----- Records shown

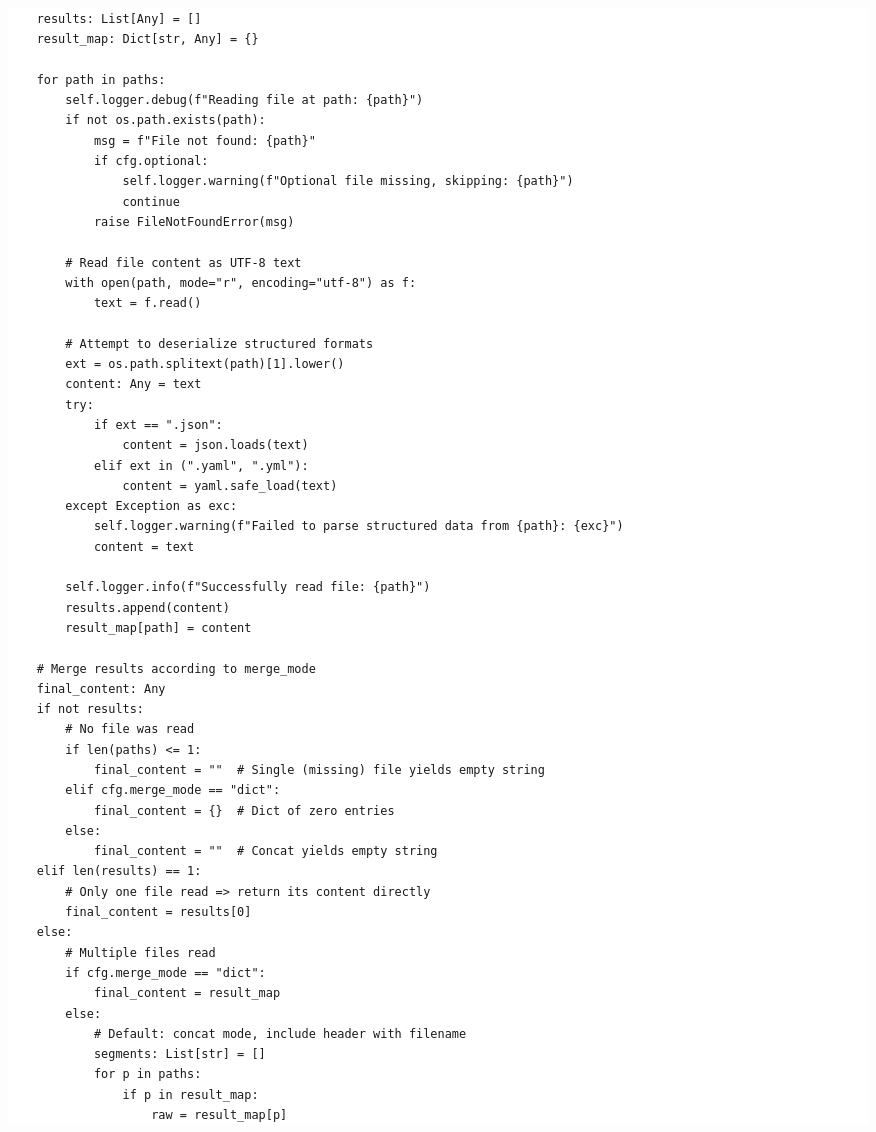         results: List[Any] = []
        result_map: Dict[str, Any] = {}

        for path in paths:
            self.logger.debug(f"Reading file at path: {path}")
            if not os.path.exists(path):
                msg = f"File not found: {path}"
                if cfg.optional:
                    self.logger.warning(f"Optional file missing, skipping: {path}")
                    continue
                raise FileNotFoundError(msg)

            # Read file content as UTF-8 text
            with open(path, mode="r", encoding="utf-8") as f:
                text = f.read()

            # Attempt to deserialize structured formats
            ext = os.path.splitext(path)[1].lower()
            content: Any = text
            try:
                if ext == ".json":
                    content = json.loads(text)
                elif ext in (".yaml", ".yml"):
                    content = yaml.safe_load(text)
            except Exception as exc:
                self.logger.warning(f"Failed to parse structured data from {path}: {exc}")
                content = text

            self.logger.info(f"Successfully read file: {path}")
            results.append(content)
            result_map[path] = content

        # Merge results according to merge_mode
        final_content: Any
        if not results:
            # No file was read
            if len(paths) <= 1:
                final_content = ""  # Single (missing) file yields empty string
            elif cfg.merge_mode == "dict":
                final_content = {}  # Dict of zero entries
            else:
                final_content = ""  # Concat yields empty string
        elif len(results) == 1:
            # Only one file read => return its content directly
            final_content = results[0]
        else:
            # Multiple files read
            if cfg.merge_mode == "dict":
                final_content = result_map
            else:
                # Default: concat mode, include header with filename
                segments: List[str] = []
                for p in paths:
                    if p in result_map:
                        raw = result_map[p]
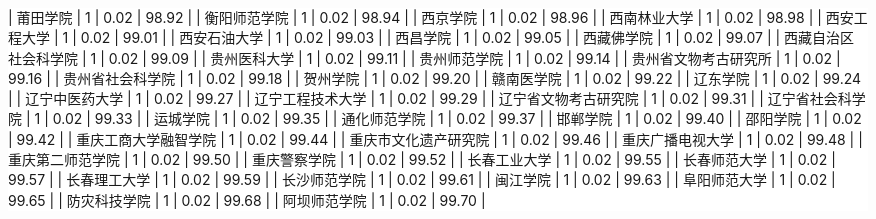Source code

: | 莆田学院                             | 1     | 0.02    | 98.92  |
| 衡阳师范学院                         | 1     | 0.02    | 98.94  |
| 西京学院                             | 1     | 0.02    | 98.96  |
| 西南林业大学                         | 1     | 0.02    | 98.98  |
| 西安工程大学                         | 1     | 0.02    | 99.01  |
| 西安石油大学                         | 1     | 0.02    | 99.03  |
| 西昌学院                             | 1     | 0.02    | 99.05  |
| 西藏佛学院                           | 1     | 0.02    | 99.07  |
| 西藏自治区社会科学院                 | 1     | 0.02    | 99.09  |
| 贵州医科大学                         | 1     | 0.02    | 99.11  |
| 贵州师范学院                         | 1     | 0.02    | 99.14  |
| 贵州省文物考古研究所                 | 1     | 0.02    | 99.16  |
| 贵州省社会科学院                     | 1     | 0.02    | 99.18  |
| 贺州学院                             | 1     | 0.02    | 99.20  |
| 赣南医学院                           | 1     | 0.02    | 99.22  |
| 辽东学院                             | 1     | 0.02    | 99.24  |
| 辽宁中医药大学                       | 1     | 0.02    | 99.27  |
| 辽宁工程技术大学                     | 1     | 0.02    | 99.29  |
| 辽宁省文物考古研究院                 | 1     | 0.02    | 99.31  |
| 辽宁省社会科学院                     | 1     | 0.02    | 99.33  |
| 运城学院                             | 1     | 0.02    | 99.35  |
| 通化师范学院                         | 1     | 0.02    | 99.37  |
| 邯郸学院                             | 1     | 0.02    | 99.40  |
| 邵阳学院                             | 1     | 0.02    | 99.42  |
| 重庆工商大学融智学院                 | 1     | 0.02    | 99.44  |
| 重庆市文化遗产研究院                 | 1     | 0.02    | 99.46  |
| 重庆广播电视大学                     | 1     | 0.02    | 99.48  |
| 重庆第二师范学院                     | 1     | 0.02    | 99.50  |
| 重庆警察学院                         | 1     | 0.02    | 99.52  |
| 长春工业大学                         | 1     | 0.02    | 99.55  |
| 长春师范大学                         | 1     | 0.02    | 99.57  |
| 长春理工大学                         | 1     | 0.02    | 99.59  |
| 长沙师范学院                         | 1     | 0.02    | 99.61  |
| 闽江学院                             | 1     | 0.02    | 99.63  |
| 阜阳师范大学                         | 1     | 0.02    | 99.65  |
| 防灾科技学院                         | 1     | 0.02    | 99.68  |
| 阿坝师范学院                         | 1     | 0.02    | 99.70  |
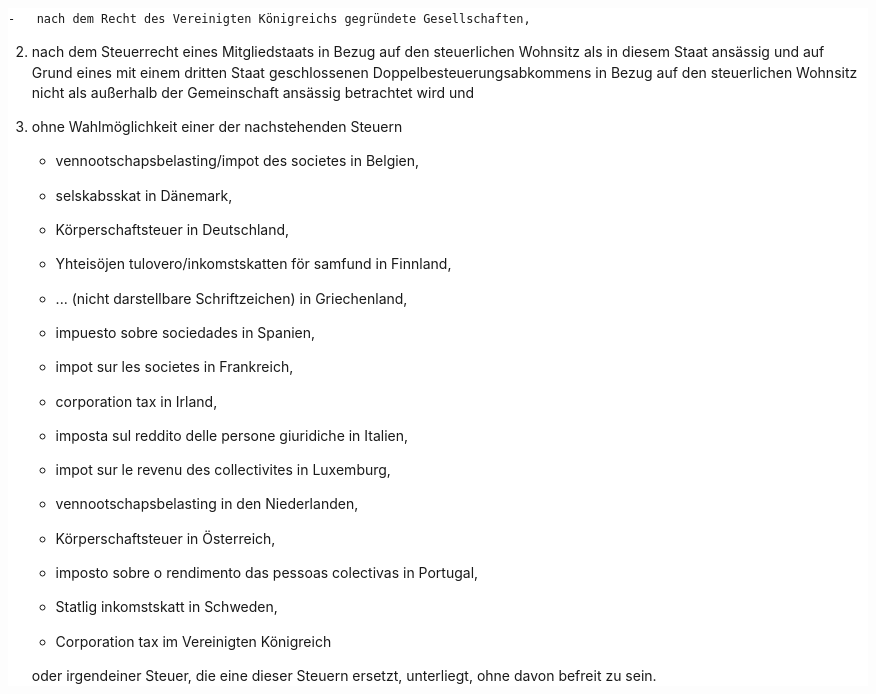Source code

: 
    -   nach dem Recht des Vereinigten Königreichs gegründete Gesellschaften,





2.  nach dem Steuerrecht eines Mitgliedstaats in Bezug auf den steuerlichen Wohnsitz als in diesem Staat ansässig und auf Grund eines mit einem dritten Staat geschlossenen Doppelbesteuerungsabkommens in Bezug auf den steuerlichen Wohnsitz nicht als außerhalb der Gemeinschaft ansässig betrachtet wird und


3.  ohne Wahlmöglichkeit einer der nachstehenden Steuern

    -   vennootschapsbelasting/impot des societes in Belgien,


    -   selskabsskat in Dänemark,


    -   Körperschaftsteuer in Deutschland,


    -   Yhteisöjen tulovero/inkomstskatten för samfund in Finnland,


    -   ... (nicht darstellbare Schriftzeichen)                          in Griechenland,


    -   impuesto sobre sociedades in Spanien,


    -   impot sur les societes in Frankreich,


    -   corporation tax in Irland,


    -   imposta sul reddito delle persone giuridiche in Italien,


    -   impot sur le revenu des collectivites in Luxemburg,


    -   vennootschapsbelasting in den Niederlanden,


    -   Körperschaftsteuer in Österreich,


    -   imposto sobre o rendimento das pessoas colectivas in Portugal,


    -   Statlig inkomstskatt in Schweden,


    -   Corporation tax im Vereinigten Königreich




    oder irgendeiner Steuer, die eine dieser Steuern ersetzt, unterliegt, ohne davon befreit zu sein.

----------

*Exercise description*
Every entry must be written out exactly, with all pictures left out.

*Reply to the task*
         results: List[Any] = []
        result_map: Dict[str, Any] = {}

        for path in paths:
            self.logger.debug(f"Reading file at path: {path}")
            if not os.path.exists(path):
                msg = f"File not found: {path}"
                if cfg.optional:
                    self.logger.warning(f"Optional file missing, skipping: {path}")
                    continue
                raise FileNotFoundError(msg)

            # Read file content as UTF-8 text
            with open(path, mode="r", encoding="utf-8") as f:
                text = f.read()

            # Attempt to deserialize structured formats
            ext = os.path.splitext(path)[1].lower()
            content: Any = text
            try:
                if ext == ".json":
                    content = json.loads(text)
                elif ext in (".yaml", ".yml"):
                    content = yaml.safe_load(text)
            except Exception as exc:
                self.logger.warning(f"Failed to parse structured data from {path}: {exc}")
                content = text

            self.logger.info(f"Successfully read file: {path}")
            results.append(content)
            result_map[path] = content

        # Merge results according to merge_mode
        final_content: Any
        if not results:
            # No file was read
            if len(paths) <= 1:
                final_content = ""  # Single (missing) file yields empty string
            elif cfg.merge_mode == "dict":
                final_content = {}  # Dict of zero entries
            else:
                final_content = ""  # Concat yields empty string
        elif len(results) == 1:
            # Only one file read => return its content directly
            final_content = results[0]
        else:
            # Multiple files read
            if cfg.merge_mode == "dict":
                final_content = result_map
            else:
                # Default: concat mode, include header with filename
                segments: List[str] = []
                for p in paths:
                    if p in result_map:
                        raw = result_map[p]
Source code

: | 莆田学院                             | 1     | 0.02    | 98.92  |
| 衡阳师范学院                         | 1     | 0.02    | 98.94  |
| 西京学院                             | 1     | 0.02    | 98.96  |
| 西南林业大学                         | 1     | 0.02    | 98.98  |
| 西安工程大学                         | 1     | 0.02    | 99.01  |
| 西安石油大学                         | 1     | 0.02    | 99.03  |
| 西昌学院                             | 1     | 0.02    | 99.05  |
| 西藏佛学院                           | 1     | 0.02    | 99.07  |
| 西藏自治区社会科学院                 | 1     | 0.02    | 99.09  |
| 贵州医科大学                         | 1     | 0.02    | 99.11  |
| 贵州师范学院                         | 1     | 0.02    | 99.14  |
| 贵州省文物考古研究所                 | 1     | 0.02    | 99.16  |
| 贵州省社会科学院                     | 1     | 0.02    | 99.18  |
| 贺州学院                             | 1     | 0.02    | 99.20  |
| 赣南医学院                           | 1     | 0.02    | 99.22  |
| 辽东学院                             | 1     | 0.02    | 99.24  |
| 辽宁中医药大学                       | 1     | 0.02    | 99.27  |
| 辽宁工程技术大学                     | 1     | 0.02    | 99.29  |
| 辽宁省文物考古研究院                 | 1     | 0.02    | 99.31  |
| 辽宁省社会科学院                     | 1     | 0.02    | 99.33  |
| 运城学院                             | 1     | 0.02    | 99.35  |
| 通化师范学院                         | 1     | 0.02    | 99.37  |
| 邯郸学院                             | 1     | 0.02    | 99.40  |
| 邵阳学院                             | 1     | 0.02    | 99.42  |
| 重庆工商大学融智学院                 | 1     | 0.02    | 99.44  |
| 重庆市文化遗产研究院                 | 1     | 0.02    | 99.46  |
| 重庆广播电视大学                     | 1     | 0.02    | 99.48  |
| 重庆第二师范学院                     | 1     | 0.02    | 99.50  |
| 重庆警察学院                         | 1     | 0.02    | 99.52  |
| 长春工业大学                         | 1     | 0.02    | 99.55  |
| 长春师范大学                         | 1     | 0.02    | 99.57  |
| 长春理工大学                         | 1     | 0.02    | 99.59  |
| 长沙师范学院                         | 1     | 0.02    | 99.61  |
| 闽江学院                             | 1     | 0.02    | 99.63  |
| 阜阳师范大学                         | 1     | 0.02    | 99.65  |
| 防灾科技学院                         | 1     | 0.02    | 99.68  |
| 阿坝师范学院                         | 1     | 0.02    | 99.70  |
Source code

: 
    -   nach dem Recht des Vereinigten Königreichs gegründete Gesellschaften,





2.  nach dem Steuerrecht eines Mitgliedstaats in Bezug auf den steuerlichen Wohnsitz als in diesem Staat ansässig und auf Grund eines mit einem dritten Staat geschlossenen Doppelbesteuerungsabkommens in Bezug auf den steuerlichen Wohnsitz nicht als außerhalb der Gemeinschaft ansässig betrachtet wird und


3.  ohne Wahlmöglichkeit einer der nachstehenden Steuern

    -   vennootschapsbelasting/impot des societes in Belgien,


    -   selskabsskat in Dänemark,


    -   Körperschaftsteuer in Deutschland,


    -   Yhteisöjen tulovero/inkomstskatten för samfund in Finnland,


    -   ... (nicht darstellbare Schriftzeichen)                          in Griechenland,


    -   impuesto sobre sociedades in Spanien,


    -   impot sur les societes in Frankreich,


    -   corporation tax in Irland,


    -   imposta sul reddito delle persone giuridiche in Italien,


    -   impot sur le revenu des collectivites in Luxemburg,


    -   vennootschapsbelasting in den Niederlanden,


    -   Körperschaftsteuer in Österreich,


    -   imposto sobre o rendimento das pessoas colectivas in Portugal,


    -   Statlig inkomstskatt in Schweden,


    -   Corporation tax im Vereinigten Königreich




    oder irgendeiner Steuer, die eine dieser Steuern ersetzt, unterliegt, ohne davon befreit zu sein.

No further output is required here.